(Dataset entries)
↓

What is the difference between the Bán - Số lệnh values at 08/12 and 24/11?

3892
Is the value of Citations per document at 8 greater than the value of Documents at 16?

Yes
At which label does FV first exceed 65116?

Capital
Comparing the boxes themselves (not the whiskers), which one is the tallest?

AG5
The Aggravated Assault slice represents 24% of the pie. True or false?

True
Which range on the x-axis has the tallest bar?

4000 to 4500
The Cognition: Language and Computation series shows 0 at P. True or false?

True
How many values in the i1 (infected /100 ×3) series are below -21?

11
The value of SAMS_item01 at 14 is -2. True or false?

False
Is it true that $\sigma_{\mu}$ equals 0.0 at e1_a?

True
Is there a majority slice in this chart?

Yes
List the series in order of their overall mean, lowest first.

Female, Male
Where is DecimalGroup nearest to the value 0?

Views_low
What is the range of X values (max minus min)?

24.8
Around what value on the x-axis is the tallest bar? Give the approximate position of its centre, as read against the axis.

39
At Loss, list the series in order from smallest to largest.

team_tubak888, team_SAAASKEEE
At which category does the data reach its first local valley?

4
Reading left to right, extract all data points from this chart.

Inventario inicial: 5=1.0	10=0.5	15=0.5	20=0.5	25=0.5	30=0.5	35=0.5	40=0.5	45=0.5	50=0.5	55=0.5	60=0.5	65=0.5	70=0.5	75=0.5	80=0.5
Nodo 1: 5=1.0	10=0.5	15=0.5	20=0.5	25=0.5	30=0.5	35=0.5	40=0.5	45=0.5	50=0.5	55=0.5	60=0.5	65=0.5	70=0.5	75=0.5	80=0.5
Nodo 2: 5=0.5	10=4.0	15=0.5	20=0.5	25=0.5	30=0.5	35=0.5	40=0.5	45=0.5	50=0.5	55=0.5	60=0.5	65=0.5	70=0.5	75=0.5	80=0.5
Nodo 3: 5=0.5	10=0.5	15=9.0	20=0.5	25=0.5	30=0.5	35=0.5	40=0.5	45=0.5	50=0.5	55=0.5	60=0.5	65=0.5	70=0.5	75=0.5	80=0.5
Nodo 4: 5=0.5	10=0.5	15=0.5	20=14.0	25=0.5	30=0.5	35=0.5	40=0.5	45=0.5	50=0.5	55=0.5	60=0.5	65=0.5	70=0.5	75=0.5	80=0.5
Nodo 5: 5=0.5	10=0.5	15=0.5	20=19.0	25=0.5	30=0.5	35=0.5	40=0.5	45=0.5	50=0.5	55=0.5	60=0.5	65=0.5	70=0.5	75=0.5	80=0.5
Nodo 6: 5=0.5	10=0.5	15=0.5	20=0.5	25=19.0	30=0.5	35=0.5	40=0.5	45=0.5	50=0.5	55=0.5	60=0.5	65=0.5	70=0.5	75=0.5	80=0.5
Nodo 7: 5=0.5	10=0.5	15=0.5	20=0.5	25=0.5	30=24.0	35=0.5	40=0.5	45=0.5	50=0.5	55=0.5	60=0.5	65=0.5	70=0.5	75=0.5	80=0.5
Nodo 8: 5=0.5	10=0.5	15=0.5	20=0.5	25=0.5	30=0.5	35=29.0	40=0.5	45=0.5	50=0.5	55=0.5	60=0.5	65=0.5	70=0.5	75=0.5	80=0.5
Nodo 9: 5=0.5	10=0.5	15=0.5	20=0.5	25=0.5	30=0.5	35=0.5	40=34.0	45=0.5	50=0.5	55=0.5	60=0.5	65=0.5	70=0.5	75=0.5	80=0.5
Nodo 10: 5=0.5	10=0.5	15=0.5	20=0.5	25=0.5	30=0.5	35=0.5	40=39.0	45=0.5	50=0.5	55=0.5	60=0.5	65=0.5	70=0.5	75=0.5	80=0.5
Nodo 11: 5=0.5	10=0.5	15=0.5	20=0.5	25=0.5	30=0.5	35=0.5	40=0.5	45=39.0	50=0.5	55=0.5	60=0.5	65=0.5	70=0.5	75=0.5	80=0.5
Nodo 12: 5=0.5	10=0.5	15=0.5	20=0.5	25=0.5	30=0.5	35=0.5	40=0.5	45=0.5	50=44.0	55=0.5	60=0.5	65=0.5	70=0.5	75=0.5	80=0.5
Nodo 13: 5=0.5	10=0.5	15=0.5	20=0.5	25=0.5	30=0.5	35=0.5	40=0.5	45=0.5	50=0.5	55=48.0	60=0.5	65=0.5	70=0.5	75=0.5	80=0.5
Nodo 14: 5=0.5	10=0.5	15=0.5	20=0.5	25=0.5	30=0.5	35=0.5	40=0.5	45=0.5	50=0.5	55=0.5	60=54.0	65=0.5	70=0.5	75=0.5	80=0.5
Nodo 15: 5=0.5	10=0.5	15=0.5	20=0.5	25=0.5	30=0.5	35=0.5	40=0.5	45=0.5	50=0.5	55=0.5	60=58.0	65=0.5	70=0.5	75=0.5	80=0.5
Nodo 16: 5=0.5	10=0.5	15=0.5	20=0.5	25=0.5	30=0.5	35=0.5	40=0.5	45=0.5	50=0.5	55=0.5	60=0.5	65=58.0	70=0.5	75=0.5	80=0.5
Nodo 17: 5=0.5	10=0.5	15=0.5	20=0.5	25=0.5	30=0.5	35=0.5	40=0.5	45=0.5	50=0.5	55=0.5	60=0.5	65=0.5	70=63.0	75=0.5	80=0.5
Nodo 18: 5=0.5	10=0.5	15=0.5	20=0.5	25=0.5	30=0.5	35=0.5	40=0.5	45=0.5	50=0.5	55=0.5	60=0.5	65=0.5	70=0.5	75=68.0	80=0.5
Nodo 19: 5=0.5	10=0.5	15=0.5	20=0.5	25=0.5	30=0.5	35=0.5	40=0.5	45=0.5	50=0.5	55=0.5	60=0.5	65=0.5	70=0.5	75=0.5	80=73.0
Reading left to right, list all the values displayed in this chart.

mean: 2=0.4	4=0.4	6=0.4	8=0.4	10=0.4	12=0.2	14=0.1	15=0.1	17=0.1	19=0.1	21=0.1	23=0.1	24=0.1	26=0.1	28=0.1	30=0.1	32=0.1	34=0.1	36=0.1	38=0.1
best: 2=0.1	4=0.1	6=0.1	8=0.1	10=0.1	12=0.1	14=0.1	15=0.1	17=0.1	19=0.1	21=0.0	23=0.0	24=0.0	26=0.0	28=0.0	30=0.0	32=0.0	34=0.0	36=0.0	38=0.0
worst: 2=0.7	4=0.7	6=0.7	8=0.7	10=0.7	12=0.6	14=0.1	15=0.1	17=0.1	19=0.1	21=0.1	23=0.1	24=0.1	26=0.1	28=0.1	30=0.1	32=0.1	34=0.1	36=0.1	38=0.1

↑

Work item:
Filter the items, copying out every line that contains the string "axis". Treat uppercase and lowercase as distinct.

Solution for this problem:
Which range on the x-axis has the tallest bar?
Around what value on the x-axis is the tallest bar? Give the approximate position of its centre, as read against the axis.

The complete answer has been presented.